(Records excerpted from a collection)
[Start of Attachment]

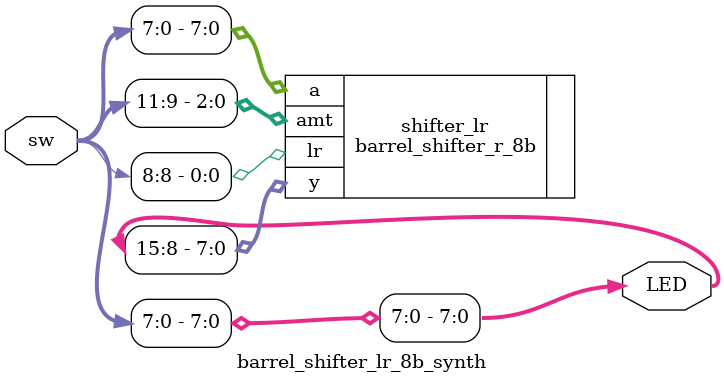
<source format=v>
`timescale 1ns / 1ps


module barrel_shifter_lr_8b_synth(
    input [15:0] sw,       
    output [15:0] LED
    );
    
    assign LED[7:0] = sw[7:0];
    
//    barrel_shifter_lr_8b shifter_lr(.a(sw[7:0]), .lr(sw[8]), .amt(sw[11:9]), .y(LED[15:8]));
    barrel_shifter_r_8b shifter_lr(.a(sw[7:0]), .lr(sw[8]), .amt(sw[11:9]), .y(LED[15:8]));

    
endmodule

</source>
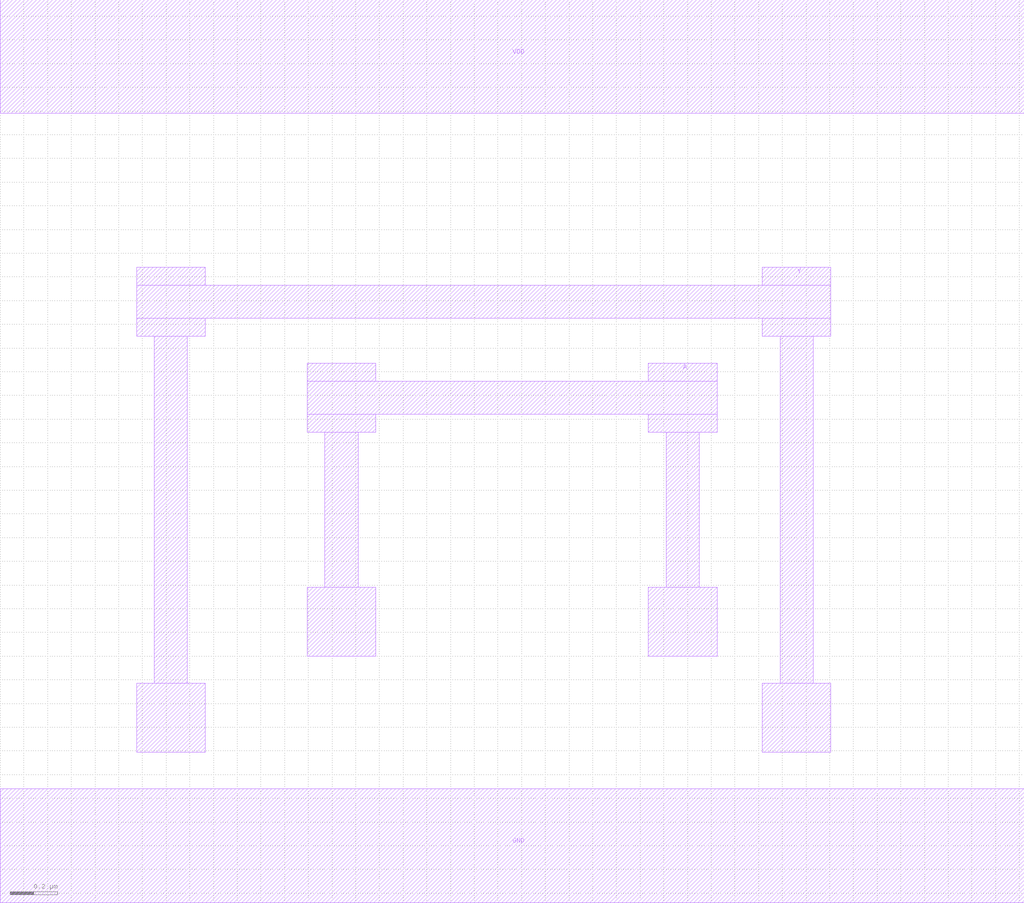
<source format=lef>
MACRO INVX4
 CLASS CORE ;
 FOREIGN INVX4 0 0 ;
 ORIGIN 0 0 ;
 SYMMETRY X Y R90 ;
 SITE CORE ;
  PIN VDD
   DIRECTION INOUT ;
   USE SIGNAL ;
   SHAPE ABUTMENT ;
    PORT
     CLASS CORE ;
       LAYER metal2 ;
        RECT 0.00000000 3.09000000 4.32000000 3.57000000 ;
    END
  END VDD

  PIN GND
   DIRECTION INOUT ;
   USE SIGNAL ;
   SHAPE ABUTMENT ;
    PORT
     CLASS CORE ;
       LAYER metal2 ;
        RECT 0.00000000 -0.24000000 4.32000000 0.24000000 ;
    END
  END GND

  PIN Y
   DIRECTION INOUT ;
   USE SIGNAL ;
   SHAPE ABUTMENT ;
    PORT
     CLASS CORE ;
       LAYER metal2 ;
        RECT 0.57500000 0.39500000 0.86500000 0.68500000 ;
        RECT 3.21500000 0.39500000 3.50500000 0.68500000 ;
        RECT 0.65000000 0.68500000 0.79000000 2.15000000 ;
        RECT 3.29000000 0.68500000 3.43000000 2.15000000 ;
        RECT 0.57500000 2.15000000 0.86500000 2.22500000 ;
        RECT 3.21500000 2.15000000 3.50500000 2.22500000 ;
        RECT 0.57500000 2.22500000 3.50500000 2.36500000 ;
        RECT 0.57500000 2.36500000 0.86500000 2.44000000 ;
        RECT 3.21500000 2.36500000 3.50500000 2.44000000 ;
    END
  END Y

  PIN A
   DIRECTION INOUT ;
   USE SIGNAL ;
   SHAPE ABUTMENT ;
    PORT
     CLASS CORE ;
       LAYER metal2 ;
        RECT 1.29500000 0.80000000 1.58500000 1.09000000 ;
        RECT 2.73500000 0.80000000 3.02500000 1.09000000 ;
        RECT 1.37000000 1.09000000 1.51000000 1.74500000 ;
        RECT 2.81000000 1.09000000 2.95000000 1.74500000 ;
        RECT 1.29500000 1.74500000 1.58500000 1.82000000 ;
        RECT 2.73500000 1.74500000 3.02500000 1.82000000 ;
        RECT 1.29500000 1.82000000 3.02500000 1.96000000 ;
        RECT 1.29500000 1.96000000 1.58500000 2.03500000 ;
        RECT 2.73500000 1.96000000 3.02500000 2.03500000 ;
    END
  END A


END INVX4

</source>
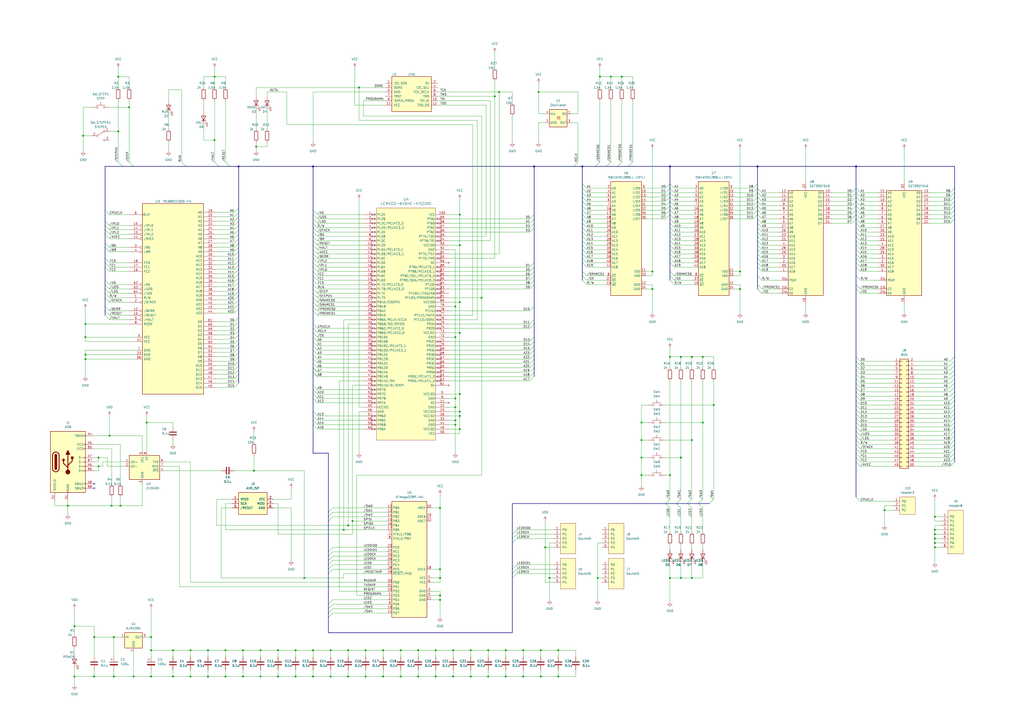
<source format=kicad_sch>
(kicad_sch (version 20230121) (generator eeschema)

  (uuid 9aeb2b9d-08f7-44b5-9289-68c429469433)

  (paper "A2")

  (title_block
    (title "Pixy-68000-0")
    (date "2023-11-25")
    (rev "0")
    (company "(c) Kouji Matsui")
    (comment 1 "https://github.com/kekyo/Pixy")
  )

  

  (junction (at 388.62 96.52) (diameter 0) (color 0 0 0 0)
    (uuid 005f1324-007c-435b-ae85-c39f9ad9da87)
  )
  (junction (at 63.5 252.73) (diameter 0) (color 0 0 0 0)
    (uuid 03d9069b-e908-483d-8777-84b038deb967)
  )
  (junction (at 401.32 207.01) (diameter 0) (color 0 0 0 0)
    (uuid 0465724a-d24d-4db4-9544-a5090a1466a9)
  )
  (junction (at 273.05 392.43) (diameter 0) (color 0 0 0 0)
    (uuid 04bc0a29-d115-43eb-a125-2bbb12374038)
  )
  (junction (at 262.89 392.43) (diameter 0) (color 0 0 0 0)
    (uuid 0644a6cd-31a2-4484-8212-7d50ca1230ea)
  )
  (junction (at 148.59 85.09) (diameter 0) (color 0 0 0 0)
    (uuid 08dee870-72e1-461b-80b1-0f0415a31921)
  )
  (junction (at 266.7 228.6) (diameter 0) (color 0 0 0 0)
    (uuid 0bf1e768-fad6-43d1-8eab-516825f55f66)
  )
  (junction (at 318.77 335.28) (diameter 0) (color 0 0 0 0)
    (uuid 0c556926-b6d6-4333-8281-c783d5b6811a)
  )
  (junction (at 68.58 44.45) (diameter 0) (color 0 0 0 0)
    (uuid 0d7fd92d-ed98-424f-9cbe-0cbc7f7a6ec2)
  )
  (junction (at 372.11 265.43) (diameter 0) (color 0 0 0 0)
    (uuid 12c46f2c-129b-48b2-a09c-8a37e8aac7c1)
  )
  (junction (at 110.49 377.19) (diameter 0) (color 0 0 0 0)
    (uuid 15155aa0-8bb0-4e72-9e47-8c307286ec8e)
  )
  (junction (at 273.05 377.19) (diameter 0) (color 0 0 0 0)
    (uuid 15934e33-2c4d-430e-aa9f-b6d0240617bb)
  )
  (junction (at 264.16 195.58) (diameter 0) (color 0 0 0 0)
    (uuid 15c840de-f7f5-4675-b1f7-36f4e174edb1)
  )
  (junction (at 542.29 307.34) (diameter 0) (color 0 0 0 0)
    (uuid 1d03f195-3619-4140-be0d-ca1227e85e55)
  )
  (junction (at 232.41 392.43) (diameter 0) (color 0 0 0 0)
    (uuid 1ed0feaf-cdad-49ff-a8ee-2768cb8547cd)
  )
  (junction (at 264.16 177.8) (diameter 0) (color 0 0 0 0)
    (uuid 20845b73-65cd-4333-907b-3c7a1e3a448e)
  )
  (junction (at 360.68 44.45) (diameter 0) (color 0 0 0 0)
    (uuid 208e15fd-892a-42b9-9bfd-c8dd1bc8f2df)
  )
  (junction (at 77.47 392.43) (diameter 0) (color 0 0 0 0)
    (uuid 2200a45d-0327-4d85-9389-f1cef526c7ab)
  )
  (junction (at 171.45 377.19) (diameter 0) (color 0 0 0 0)
    (uuid 22e24047-a935-41d6-be7b-08279d995f63)
  )
  (junction (at 43.18 363.22) (diameter 0) (color 0 0 0 0)
    (uuid 2310b0f1-fad9-4214-97dd-0fcee53a5e8c)
  )
  (junction (at 120.65 392.43) (diameter 0) (color 0 0 0 0)
    (uuid 259706a9-77fe-4e9f-863c-e6755d8afe94)
  )
  (junction (at 323.85 377.19) (diameter 0) (color 0 0 0 0)
    (uuid 2699f253-db5f-43c5-879f-ebffdd201e28)
  )
  (junction (at 208.28 50.8) (diameter 0) (color 0 0 0 0)
    (uuid 27210886-f65f-441e-9cec-74133c4e4d33)
  )
  (junction (at 87.63 392.43) (diameter 0) (color 0 0 0 0)
    (uuid 274597e9-3628-42f1-9420-8ea2ac0173ef)
  )
  (junction (at 222.25 377.19) (diameter 0) (color 0 0 0 0)
    (uuid 2df45c3e-96d9-406f-96be-e0eba03c8ea9)
  )
  (junction (at 266.7 193.04) (diameter 0) (color 0 0 0 0)
    (uuid 2fbc7332-0f11-47ba-9aba-53422f1f9b64)
  )
  (junction (at 316.23 317.5) (diameter 0) (color 0 0 0 0)
    (uuid 32631476-6ca8-46f5-9691-f578344a240a)
  )
  (junction (at 378.46 167.64) (diameter 0) (color 0 0 0 0)
    (uuid 36f349b8-f54d-44e3-a43f-0d4ad3089e8a)
  )
  (junction (at 87.63 369.57) (diameter 0) (color 0 0 0 0)
    (uuid 371467e6-6917-49c2-8874-4f23cdca48bb)
  )
  (junction (at 252.73 377.19) (diameter 0) (color 0 0 0 0)
    (uuid 397c9019-28b5-494b-956d-006add8af5dd)
  )
  (junction (at 181.61 96.52) (diameter 0) (color 0 0 0 0)
    (uuid 3a9e7872-c620-4a2b-a969-185efc199b7c)
  )
  (junction (at 255.27 335.28) (diameter 0) (color 0 0 0 0)
    (uuid 3c3c75bd-76d8-4a77-902e-4c205c6dbf4a)
  )
  (junction (at 283.21 392.43) (diameter 0) (color 0 0 0 0)
    (uuid 3da2189f-2389-4d92-bbab-fb3d7ce1b81a)
  )
  (junction (at 264.16 236.22) (diameter 0) (color 0 0 0 0)
    (uuid 402e6f91-4d09-44a4-abff-9ffb9123c5c1)
  )
  (junction (at 151.13 392.43) (diameter 0) (color 0 0 0 0)
    (uuid 411c05e1-f890-41ec-9cab-6118dfb306ac)
  )
  (junction (at 171.45 392.43) (diameter 0) (color 0 0 0 0)
    (uuid 41df819c-ea78-4b88-977d-f68d1dab7ce8)
  )
  (junction (at 49.53 205.74) (diameter 0) (color 0 0 0 0)
    (uuid 429071e6-5b17-4230-b48d-96f96f85502d)
  )
  (junction (at 255.27 294.64) (diameter 0) (color 0 0 0 0)
    (uuid 42d861b6-2951-4d04-8806-4f528d3e78b8)
  )
  (junction (at 176.53 335.28) (diameter 0) (color 0 0 0 0)
    (uuid 4487ebcb-318b-4d4e-8378-0985694777b9)
  )
  (junction (at 323.85 392.43) (diameter 0) (color 0 0 0 0)
    (uuid 44dbcccb-2ed9-442a-bb7f-909b75f469be)
  )
  (junction (at 87.63 377.19) (diameter 0) (color 0 0 0 0)
    (uuid 45a8355a-6314-46c9-aa6d-f12a7c635801)
  )
  (junction (at 346.71 335.28) (diameter 0) (color 0 0 0 0)
    (uuid 46671dd6-86fa-495f-a5d9-ee4041ceae48)
  )
  (junction (at 191.77 377.19) (diameter 0) (color 0 0 0 0)
    (uuid 48c25b74-d004-44dc-8c2b-3ae5a7a36bb0)
  )
  (junction (at 372.11 255.27) (diameter 0) (color 0 0 0 0)
    (uuid 4c476fd9-93d6-445d-8e8b-1e0f40b4af51)
  )
  (junction (at 378.46 157.48) (diameter 0) (color 0 0 0 0)
    (uuid 4d1ee1d3-7e8c-4b4d-8a71-71dbec62982a)
  )
  (junction (at 49.53 187.96) (diameter 0) (color 0 0 0 0)
    (uuid 50c80c66-6abf-4731-8a50-7b575123ce74)
  )
  (junction (at 347.98 44.45) (diameter 0) (color 0 0 0 0)
    (uuid 542ee8a7-3ce0-4c15-809d-948fa3c62693)
  )
  (junction (at 57.15 265.43) (diameter 0) (color 0 0 0 0)
    (uuid 570ba7c3-006c-40f2-824d-32a6992b821c)
  )
  (junction (at 68.58 76.2) (diameter 0) (color 0 0 0 0)
    (uuid 5777aa70-f9fe-4b86-ad16-7d9882199ba3)
  )
  (junction (at 513.08 295.91) (diameter 0) (color 0 0 0 0)
    (uuid 584bb603-9c29-4ec4-9db1-4fdb5b41ea28)
  )
  (junction (at 201.93 377.19) (diameter 0) (color 0 0 0 0)
    (uuid 5b12ba1d-76a0-4070-ae87-d470a5de5ade)
  )
  (junction (at 124.46 44.45) (diameter 0) (color 0 0 0 0)
    (uuid 61299200-b169-46ec-b204-977acdb5fe32)
  )
  (junction (at 212.09 377.19) (diameter 0) (color 0 0 0 0)
    (uuid 61515208-d0c0-4e84-a152-2d8c9ce75453)
  )
  (junction (at 64.77 293.37) (diameter 0) (color 0 0 0 0)
    (uuid 617951d5-984a-439c-bb0b-58dab6406888)
  )
  (junction (at 303.53 392.43) (diameter 0) (color 0 0 0 0)
    (uuid 62e4ff33-3770-4e80-a36c-aa74918e9e82)
  )
  (junction (at 429.26 167.64) (diameter 0) (color 0 0 0 0)
    (uuid 67aae7f7-3a70-4fac-ad6e-239e006c6c48)
  )
  (junction (at 49.53 195.58) (diameter 0) (color 0 0 0 0)
    (uuid 67fb9a1b-22a1-4470-95b5-186f5c38f902)
  )
  (junction (at 394.97 265.43) (diameter 0) (color 0 0 0 0)
    (uuid 6885c096-c23d-4d8c-811a-036d98b1e590)
  )
  (junction (at 372.11 245.11) (diameter 0) (color 0 0 0 0)
    (uuid 68eaf366-b967-449f-a77a-4478bd7e79f8)
  )
  (junction (at 372.11 275.59) (diameter 0) (color 0 0 0 0)
    (uuid 6939aaeb-2401-4f7c-b294-086d80ad3d3b)
  )
  (junction (at 309.88 96.52) (diameter 0) (color 0 0 0 0)
    (uuid 6dd8bf71-6677-432f-9ce0-7cd13fca03ab)
  )
  (junction (at 161.29 377.19) (diameter 0) (color 0 0 0 0)
    (uuid 6df73b82-bbbe-42e8-a1e3-836833e243ee)
  )
  (junction (at 289.56 53.34) (diameter 0) (color 0 0 0 0)
    (uuid 6ea19eba-0162-4854-97b7-17fcedad44b6)
  )
  (junction (at 69.85 293.37) (diameter 0) (color 0 0 0 0)
    (uuid 6f368dc4-3854-405e-9f8e-0938f4fb75f0)
  )
  (junction (at 439.42 96.52) (diameter 0) (color 0 0 0 0)
    (uuid 706c4d0d-95d3-4fd6-b540-62aad517ec4f)
  )
  (junction (at 313.69 377.19) (diameter 0) (color 0 0 0 0)
    (uuid 715de920-eb69-470f-9911-b5b340487a55)
  )
  (junction (at 262.89 377.19) (diameter 0) (color 0 0 0 0)
    (uuid 71c8eefe-56e8-4dc3-ac6e-2f23bd07e7cb)
  )
  (junction (at 407.67 245.11) (diameter 0) (color 0 0 0 0)
    (uuid 7287b742-c452-4dd4-82f7-54a20f0349bd)
  )
  (junction (at 100.33 392.43) (diameter 0) (color 0 0 0 0)
    (uuid 72dc1f81-51c1-43d4-9ab7-73ad244f2cdc)
  )
  (junction (at 303.53 377.19) (diameter 0) (color 0 0 0 0)
    (uuid 73e96701-75bc-41fb-ae40-90d27285ae02)
  )
  (junction (at 542.29 312.42) (diameter 0) (color 0 0 0 0)
    (uuid 77d675c0-843c-4e1c-bb22-894afd88b3a7)
  )
  (junction (at 39.37 293.37) (diameter 0) (color 0 0 0 0)
    (uuid 7a3c97ed-1560-424a-8bb1-f8c3bc9ecd16)
  )
  (junction (at 57.15 270.51) (diameter 0) (color 0 0 0 0)
    (uuid 7d3c4e4b-03c6-4f2b-8239-2f1df1be0c54)
  )
  (junction (at 100.33 377.19) (diameter 0) (color 0 0 0 0)
    (uuid 819fb221-0ac3-4d7b-b462-d8c1725dd673)
  )
  (junction (at 74.93 62.23) (diameter 0) (color 0 0 0 0)
    (uuid 833c5283-9c8a-42d0-80f5-e3994fef094f)
  )
  (junction (at 287.02 55.88) (diameter 0) (color 0 0 0 0)
    (uuid 8762e30a-5b02-44fa-a9a7-de6e3852a0db)
  )
  (junction (at 204.47 302.26) (diameter 0) (color 0 0 0 0)
    (uuid 8825aefc-9fe0-4316-a927-73ddfa8b8719)
  )
  (junction (at 407.67 207.01) (diameter 0) (color 0 0 0 0)
    (uuid 8a203cad-4a90-4f77-a6b4-928b4223a6bf)
  )
  (junction (at 542.29 299.72) (diameter 0) (color 0 0 0 0)
    (uuid 90648467-f71e-4006-9302-15657f1765ff)
  )
  (junction (at 266.7 248.92) (diameter 0) (color 0 0 0 0)
    (uuid 9077daae-7b0d-4069-861d-d4066206b851)
  )
  (junction (at 414.02 234.95) (diameter 0) (color 0 0 0 0)
    (uuid 948a54ab-3762-41db-a7fa-bc9f9e6a1cb1)
  )
  (junction (at 293.37 377.19) (diameter 0) (color 0 0 0 0)
    (uuid 95c11bfe-3ce6-4e33-a69a-f2939e40f1f4)
  )
  (junction (at 120.65 377.19) (diameter 0) (color 0 0 0 0)
    (uuid 99d0daaa-c652-411a-8e1c-71a8b1eeb19d)
  )
  (junction (at 388.62 275.59) (diameter 0) (color 0 0 0 0)
    (uuid 9cb85bb3-8785-4f26-82e8-1599f997db51)
  )
  (junction (at 140.97 392.43) (diameter 0) (color 0 0 0 0)
    (uuid 9dd08055-f1f2-4157-914a-51858813f712)
  )
  (junction (at 266.7 142.24) (diameter 0) (color 0 0 0 0)
    (uuid 9f506491-18fd-43a2-8fde-dab95dddbf94)
  )
  (junction (at 242.57 377.19) (diameter 0) (color 0 0 0 0)
    (uuid a03b8d69-a05a-4960-aff0-76562f3d77e5)
  )
  (junction (at 542.29 314.96) (diameter 0) (color 0 0 0 0)
    (uuid ac727f04-8a93-4d01-9cd6-32e1ad4412e2)
  )
  (junction (at 138.43 96.52) (diameter 0) (color 0 0 0 0)
    (uuid ad6aa1ea-cc56-4b46-82f2-ec4974677764)
  )
  (junction (at 283.21 377.19) (diameter 0) (color 0 0 0 0)
    (uuid ae5c92df-08c0-47cf-82a1-9dd8fb8dc1eb)
  )
  (junction (at 130.81 392.43) (diameter 0) (color 0 0 0 0)
    (uuid ae6cf99d-8b62-4a46-b863-f7afac3792cc)
  )
  (junction (at 130.81 377.19) (diameter 0) (color 0 0 0 0)
    (uuid afc582b1-f5fb-4fca-82f0-54a4dab94d6d)
  )
  (j
... [433763 chars truncated]
</source>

[End of Attachment]

The required output is every line above that contains the string "format".

<source format=v>
<source format=lef>
<source format=kicad_sch>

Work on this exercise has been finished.